### [GOAL OF THE EXERCISE]
Where a line in the records holds "issues", count it once; return only the final number.

[[ EXERCISE INPUT open ]]

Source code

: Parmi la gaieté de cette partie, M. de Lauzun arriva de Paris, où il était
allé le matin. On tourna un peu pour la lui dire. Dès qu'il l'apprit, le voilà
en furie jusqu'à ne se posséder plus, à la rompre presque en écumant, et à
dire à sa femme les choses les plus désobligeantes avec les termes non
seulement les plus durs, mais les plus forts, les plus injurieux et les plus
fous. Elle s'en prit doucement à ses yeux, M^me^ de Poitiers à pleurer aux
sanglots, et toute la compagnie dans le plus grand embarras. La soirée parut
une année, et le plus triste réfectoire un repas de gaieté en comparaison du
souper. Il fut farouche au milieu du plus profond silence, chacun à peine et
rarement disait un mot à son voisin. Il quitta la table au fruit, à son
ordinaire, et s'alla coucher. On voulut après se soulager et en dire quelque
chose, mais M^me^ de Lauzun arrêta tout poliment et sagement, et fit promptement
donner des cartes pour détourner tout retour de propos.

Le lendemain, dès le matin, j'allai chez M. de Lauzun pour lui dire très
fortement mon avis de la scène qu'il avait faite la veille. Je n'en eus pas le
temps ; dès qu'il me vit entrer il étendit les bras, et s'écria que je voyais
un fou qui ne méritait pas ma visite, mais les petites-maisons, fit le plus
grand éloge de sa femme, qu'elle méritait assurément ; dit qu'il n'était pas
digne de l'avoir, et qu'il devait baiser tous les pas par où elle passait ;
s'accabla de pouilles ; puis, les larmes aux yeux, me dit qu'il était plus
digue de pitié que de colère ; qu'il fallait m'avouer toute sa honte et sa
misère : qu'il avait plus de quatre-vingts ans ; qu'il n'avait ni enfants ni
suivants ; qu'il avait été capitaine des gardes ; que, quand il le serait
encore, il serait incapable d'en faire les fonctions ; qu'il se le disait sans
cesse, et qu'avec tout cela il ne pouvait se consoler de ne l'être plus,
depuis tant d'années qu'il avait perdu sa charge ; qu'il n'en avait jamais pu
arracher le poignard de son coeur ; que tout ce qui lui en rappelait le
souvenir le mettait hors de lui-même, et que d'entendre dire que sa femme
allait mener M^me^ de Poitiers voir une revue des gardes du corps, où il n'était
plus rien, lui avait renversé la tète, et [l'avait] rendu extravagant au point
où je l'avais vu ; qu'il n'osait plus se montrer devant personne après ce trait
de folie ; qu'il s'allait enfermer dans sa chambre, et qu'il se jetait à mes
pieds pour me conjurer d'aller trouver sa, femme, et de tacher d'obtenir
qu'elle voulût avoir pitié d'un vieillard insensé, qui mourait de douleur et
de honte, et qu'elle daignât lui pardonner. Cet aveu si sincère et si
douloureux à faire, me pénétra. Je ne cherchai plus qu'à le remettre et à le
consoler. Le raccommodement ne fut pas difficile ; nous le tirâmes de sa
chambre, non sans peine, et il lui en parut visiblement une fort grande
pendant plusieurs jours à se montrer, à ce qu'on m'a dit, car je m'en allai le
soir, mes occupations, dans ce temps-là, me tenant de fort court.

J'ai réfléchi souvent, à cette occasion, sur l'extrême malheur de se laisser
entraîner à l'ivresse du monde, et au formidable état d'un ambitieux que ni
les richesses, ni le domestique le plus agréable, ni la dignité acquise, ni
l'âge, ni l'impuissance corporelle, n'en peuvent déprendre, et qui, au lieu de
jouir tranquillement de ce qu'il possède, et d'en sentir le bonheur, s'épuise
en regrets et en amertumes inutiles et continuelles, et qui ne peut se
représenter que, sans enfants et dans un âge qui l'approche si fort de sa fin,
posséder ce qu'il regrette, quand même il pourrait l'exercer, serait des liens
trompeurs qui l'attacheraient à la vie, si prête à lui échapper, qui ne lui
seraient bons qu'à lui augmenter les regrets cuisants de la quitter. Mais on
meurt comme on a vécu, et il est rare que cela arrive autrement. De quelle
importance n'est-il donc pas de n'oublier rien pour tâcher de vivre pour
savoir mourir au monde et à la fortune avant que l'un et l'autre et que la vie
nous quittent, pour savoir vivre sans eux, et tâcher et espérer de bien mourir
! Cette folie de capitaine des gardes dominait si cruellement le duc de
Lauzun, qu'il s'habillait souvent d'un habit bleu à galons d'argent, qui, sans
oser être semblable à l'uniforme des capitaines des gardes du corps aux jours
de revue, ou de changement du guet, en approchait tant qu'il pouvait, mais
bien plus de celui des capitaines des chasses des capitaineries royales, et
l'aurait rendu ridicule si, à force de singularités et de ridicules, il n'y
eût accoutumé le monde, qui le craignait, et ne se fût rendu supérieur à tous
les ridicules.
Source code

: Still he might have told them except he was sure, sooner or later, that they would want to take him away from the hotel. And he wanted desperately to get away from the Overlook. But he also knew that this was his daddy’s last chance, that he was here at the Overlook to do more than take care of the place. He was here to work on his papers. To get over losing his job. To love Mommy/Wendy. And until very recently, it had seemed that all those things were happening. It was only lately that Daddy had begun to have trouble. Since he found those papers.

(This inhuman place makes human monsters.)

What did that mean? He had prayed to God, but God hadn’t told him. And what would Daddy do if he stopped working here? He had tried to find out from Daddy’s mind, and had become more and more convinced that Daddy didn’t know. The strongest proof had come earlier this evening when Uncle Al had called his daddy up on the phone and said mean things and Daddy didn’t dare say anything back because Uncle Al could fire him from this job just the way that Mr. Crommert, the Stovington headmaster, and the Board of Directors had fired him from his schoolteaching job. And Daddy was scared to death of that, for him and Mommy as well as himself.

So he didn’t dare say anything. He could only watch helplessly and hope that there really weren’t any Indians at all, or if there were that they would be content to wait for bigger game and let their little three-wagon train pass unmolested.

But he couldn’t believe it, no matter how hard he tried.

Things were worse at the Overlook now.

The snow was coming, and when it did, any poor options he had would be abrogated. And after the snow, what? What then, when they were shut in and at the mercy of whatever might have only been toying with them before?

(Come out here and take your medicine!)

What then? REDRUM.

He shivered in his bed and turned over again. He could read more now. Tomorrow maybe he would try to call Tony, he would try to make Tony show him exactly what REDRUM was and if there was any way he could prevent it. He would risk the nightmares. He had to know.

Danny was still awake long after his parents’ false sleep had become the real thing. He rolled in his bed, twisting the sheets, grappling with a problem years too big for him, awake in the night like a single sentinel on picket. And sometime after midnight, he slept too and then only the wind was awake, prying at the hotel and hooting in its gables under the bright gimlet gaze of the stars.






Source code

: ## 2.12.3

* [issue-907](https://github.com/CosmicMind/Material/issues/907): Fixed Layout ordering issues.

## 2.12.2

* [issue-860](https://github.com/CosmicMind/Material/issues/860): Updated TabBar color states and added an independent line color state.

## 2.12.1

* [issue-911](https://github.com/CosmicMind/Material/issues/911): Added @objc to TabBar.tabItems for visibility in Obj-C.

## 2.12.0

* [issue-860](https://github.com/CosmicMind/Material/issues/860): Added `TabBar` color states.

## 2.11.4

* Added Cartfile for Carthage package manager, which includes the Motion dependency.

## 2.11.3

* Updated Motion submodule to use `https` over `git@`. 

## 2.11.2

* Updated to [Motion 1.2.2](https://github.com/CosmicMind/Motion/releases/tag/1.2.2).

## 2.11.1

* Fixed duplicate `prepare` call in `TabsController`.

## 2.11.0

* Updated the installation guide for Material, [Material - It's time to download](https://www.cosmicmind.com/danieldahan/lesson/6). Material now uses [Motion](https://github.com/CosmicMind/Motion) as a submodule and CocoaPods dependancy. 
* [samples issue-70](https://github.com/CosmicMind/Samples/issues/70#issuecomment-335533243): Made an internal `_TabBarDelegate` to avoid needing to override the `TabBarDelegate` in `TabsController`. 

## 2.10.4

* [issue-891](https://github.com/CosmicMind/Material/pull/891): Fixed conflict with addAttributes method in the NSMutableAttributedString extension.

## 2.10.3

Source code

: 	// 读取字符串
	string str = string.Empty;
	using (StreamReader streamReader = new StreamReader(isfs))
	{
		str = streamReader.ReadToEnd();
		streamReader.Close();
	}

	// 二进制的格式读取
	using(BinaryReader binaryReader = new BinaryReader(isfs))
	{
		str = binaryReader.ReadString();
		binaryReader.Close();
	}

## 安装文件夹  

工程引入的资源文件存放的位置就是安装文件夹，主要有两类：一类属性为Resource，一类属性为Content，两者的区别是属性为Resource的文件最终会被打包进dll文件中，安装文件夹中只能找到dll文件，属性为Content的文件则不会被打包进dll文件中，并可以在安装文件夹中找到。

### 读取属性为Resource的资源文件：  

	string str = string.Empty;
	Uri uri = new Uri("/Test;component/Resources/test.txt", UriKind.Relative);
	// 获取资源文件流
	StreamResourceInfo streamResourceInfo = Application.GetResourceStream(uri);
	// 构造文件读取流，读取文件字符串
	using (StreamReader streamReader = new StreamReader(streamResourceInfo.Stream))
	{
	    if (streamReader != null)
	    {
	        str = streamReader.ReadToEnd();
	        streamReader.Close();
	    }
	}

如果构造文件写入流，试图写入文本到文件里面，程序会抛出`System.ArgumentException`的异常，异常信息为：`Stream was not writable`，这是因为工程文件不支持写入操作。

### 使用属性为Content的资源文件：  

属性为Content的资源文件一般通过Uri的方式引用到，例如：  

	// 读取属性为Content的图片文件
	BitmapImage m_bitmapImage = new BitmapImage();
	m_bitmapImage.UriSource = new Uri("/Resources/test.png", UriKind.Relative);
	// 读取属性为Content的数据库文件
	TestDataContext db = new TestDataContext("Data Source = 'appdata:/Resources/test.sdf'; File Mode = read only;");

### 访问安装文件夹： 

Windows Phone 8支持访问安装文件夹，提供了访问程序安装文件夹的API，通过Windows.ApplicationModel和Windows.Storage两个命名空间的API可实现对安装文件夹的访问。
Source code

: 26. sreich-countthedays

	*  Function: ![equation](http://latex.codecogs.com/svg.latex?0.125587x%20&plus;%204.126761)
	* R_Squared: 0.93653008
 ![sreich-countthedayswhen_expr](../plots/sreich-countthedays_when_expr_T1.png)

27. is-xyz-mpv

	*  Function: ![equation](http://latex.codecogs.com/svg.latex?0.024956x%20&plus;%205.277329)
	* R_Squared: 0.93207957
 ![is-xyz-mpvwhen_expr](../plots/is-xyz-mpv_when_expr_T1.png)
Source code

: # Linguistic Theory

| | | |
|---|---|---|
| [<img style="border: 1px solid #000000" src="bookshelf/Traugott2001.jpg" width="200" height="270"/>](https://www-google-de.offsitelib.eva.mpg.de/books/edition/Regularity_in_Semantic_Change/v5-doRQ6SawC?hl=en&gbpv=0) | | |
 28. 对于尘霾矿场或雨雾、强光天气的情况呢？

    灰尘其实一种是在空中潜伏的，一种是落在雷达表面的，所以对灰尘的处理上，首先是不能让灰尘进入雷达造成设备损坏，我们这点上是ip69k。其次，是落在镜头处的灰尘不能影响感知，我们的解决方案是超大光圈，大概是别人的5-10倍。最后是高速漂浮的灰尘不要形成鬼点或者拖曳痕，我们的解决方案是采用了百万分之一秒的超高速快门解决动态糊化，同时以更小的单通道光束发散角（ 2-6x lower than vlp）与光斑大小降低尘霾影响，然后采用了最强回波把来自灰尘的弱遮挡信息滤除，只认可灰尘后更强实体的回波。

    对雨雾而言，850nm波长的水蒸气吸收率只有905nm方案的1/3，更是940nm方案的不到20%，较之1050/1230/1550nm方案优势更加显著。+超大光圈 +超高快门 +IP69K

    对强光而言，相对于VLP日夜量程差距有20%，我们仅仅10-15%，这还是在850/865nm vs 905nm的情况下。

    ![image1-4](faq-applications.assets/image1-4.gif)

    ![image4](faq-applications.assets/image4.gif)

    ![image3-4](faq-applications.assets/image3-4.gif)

[[ EXERCISE INPUT closed ]]

### [SOLUTION FOR THIS PROBLEM]
5